富士通、マスク着けても高精度の顔認証を可能に

富士通は21日、マスクを着けたままでも高精度に本人確認ができる顔認証技術を開発したと発表した。マスクの着用時を想定した画像を作成して学習させ、認証精度を99%以上に高めた。同社の手のひら静脈認証と組み合わせ、100万人規模の中から個人を特定できるという。店舗での「手ぶら決済」に使える認証技術として、2022年3月末までに実用化することを目指す。
同社は川崎市内の拠点にあるローソンでレジ無し店舗の実証実験を進めており、そこで新技術を取り入れる。現在は顔認証と手のひら静脈の読み取りを組み合わせて本人を特定しているが、マスクを着けていると数%の確率で認証できない場合があった。

• **抽出データ**:
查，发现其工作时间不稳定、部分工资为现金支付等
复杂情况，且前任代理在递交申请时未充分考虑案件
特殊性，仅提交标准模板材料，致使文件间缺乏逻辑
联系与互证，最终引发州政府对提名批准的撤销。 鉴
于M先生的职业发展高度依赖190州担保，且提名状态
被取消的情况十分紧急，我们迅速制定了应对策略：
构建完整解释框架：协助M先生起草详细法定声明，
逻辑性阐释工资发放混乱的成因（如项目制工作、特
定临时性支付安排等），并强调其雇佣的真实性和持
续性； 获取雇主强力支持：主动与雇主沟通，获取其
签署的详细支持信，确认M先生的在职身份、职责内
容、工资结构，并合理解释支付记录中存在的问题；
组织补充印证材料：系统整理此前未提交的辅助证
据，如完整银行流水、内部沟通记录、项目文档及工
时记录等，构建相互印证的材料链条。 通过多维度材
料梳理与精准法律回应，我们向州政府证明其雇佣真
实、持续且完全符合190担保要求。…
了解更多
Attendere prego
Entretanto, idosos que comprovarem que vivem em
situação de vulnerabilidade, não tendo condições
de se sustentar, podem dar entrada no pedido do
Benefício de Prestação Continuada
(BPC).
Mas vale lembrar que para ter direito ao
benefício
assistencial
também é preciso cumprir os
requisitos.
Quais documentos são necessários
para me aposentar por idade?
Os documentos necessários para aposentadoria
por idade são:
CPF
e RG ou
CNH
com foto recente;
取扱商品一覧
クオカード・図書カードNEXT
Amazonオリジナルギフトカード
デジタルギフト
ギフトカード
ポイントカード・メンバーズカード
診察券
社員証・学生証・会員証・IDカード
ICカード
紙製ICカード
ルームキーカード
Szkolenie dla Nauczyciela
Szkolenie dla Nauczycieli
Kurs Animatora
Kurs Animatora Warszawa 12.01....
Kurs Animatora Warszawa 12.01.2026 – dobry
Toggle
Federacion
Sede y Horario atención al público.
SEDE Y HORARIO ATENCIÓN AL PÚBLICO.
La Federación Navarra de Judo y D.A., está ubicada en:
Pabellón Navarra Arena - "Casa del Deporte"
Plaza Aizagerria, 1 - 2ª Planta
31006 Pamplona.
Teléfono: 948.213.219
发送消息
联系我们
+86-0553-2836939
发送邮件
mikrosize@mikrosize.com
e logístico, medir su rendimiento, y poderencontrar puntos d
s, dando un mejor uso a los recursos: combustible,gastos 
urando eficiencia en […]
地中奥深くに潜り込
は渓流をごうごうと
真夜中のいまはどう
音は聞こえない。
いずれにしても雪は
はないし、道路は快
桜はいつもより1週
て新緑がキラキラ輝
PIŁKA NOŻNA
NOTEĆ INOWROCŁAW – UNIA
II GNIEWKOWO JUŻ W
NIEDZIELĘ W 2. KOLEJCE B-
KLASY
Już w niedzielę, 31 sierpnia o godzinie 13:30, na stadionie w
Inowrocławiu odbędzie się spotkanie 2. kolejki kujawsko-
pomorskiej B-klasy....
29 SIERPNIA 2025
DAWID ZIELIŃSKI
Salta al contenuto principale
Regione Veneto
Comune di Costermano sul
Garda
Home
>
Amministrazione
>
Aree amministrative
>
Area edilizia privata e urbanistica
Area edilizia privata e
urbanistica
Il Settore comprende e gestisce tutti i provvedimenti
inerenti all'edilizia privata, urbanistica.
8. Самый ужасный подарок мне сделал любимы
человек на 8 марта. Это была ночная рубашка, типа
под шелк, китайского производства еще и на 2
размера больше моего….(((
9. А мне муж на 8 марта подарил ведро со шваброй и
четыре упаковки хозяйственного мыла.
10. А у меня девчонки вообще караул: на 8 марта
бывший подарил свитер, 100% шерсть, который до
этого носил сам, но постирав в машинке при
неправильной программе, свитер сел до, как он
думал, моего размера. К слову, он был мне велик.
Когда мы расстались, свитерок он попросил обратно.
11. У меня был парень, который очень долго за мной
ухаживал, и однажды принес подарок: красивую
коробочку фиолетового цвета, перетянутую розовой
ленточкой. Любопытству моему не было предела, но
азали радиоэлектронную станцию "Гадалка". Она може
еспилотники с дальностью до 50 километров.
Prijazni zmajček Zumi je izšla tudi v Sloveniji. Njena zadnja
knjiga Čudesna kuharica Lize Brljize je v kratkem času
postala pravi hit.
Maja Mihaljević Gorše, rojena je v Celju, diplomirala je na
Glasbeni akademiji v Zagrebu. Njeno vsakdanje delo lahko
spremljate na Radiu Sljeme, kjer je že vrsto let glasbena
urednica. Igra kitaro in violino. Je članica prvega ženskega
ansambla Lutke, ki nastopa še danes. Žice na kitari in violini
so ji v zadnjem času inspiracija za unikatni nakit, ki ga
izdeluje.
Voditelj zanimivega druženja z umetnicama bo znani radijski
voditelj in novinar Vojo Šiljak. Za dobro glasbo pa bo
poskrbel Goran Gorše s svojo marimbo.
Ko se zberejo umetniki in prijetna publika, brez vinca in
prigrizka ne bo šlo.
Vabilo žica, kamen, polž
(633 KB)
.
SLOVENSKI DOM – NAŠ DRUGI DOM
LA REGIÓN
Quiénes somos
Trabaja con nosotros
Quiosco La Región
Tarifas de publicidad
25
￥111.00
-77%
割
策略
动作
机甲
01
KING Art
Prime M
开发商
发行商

• **作成するもの**: マスク着用時の顔認証を扱った記事の続きを、最後の文の後から書き継ぐこと。

• **解答**:
新技術では登録された顔画像に疑似的にマスクを着用させて学習させ、同一人物として認証しやすくなる。認証の精度はマスクを着けていない場合と同程度で、様々な形や柄のマスクにも対応できるという。新型コロナウイルスの感染拡大で非接触技術やマスク対応の必要性は急速に高まっており、生体認証を活用した決済システムなどとしての需要を見込む。
他社の取り組みではNECも目の周辺部分の特徴を抽出してマスクを着用したままでも高精度に本人確認ができる技術を開発し、入退室管理などでの活用を提案している。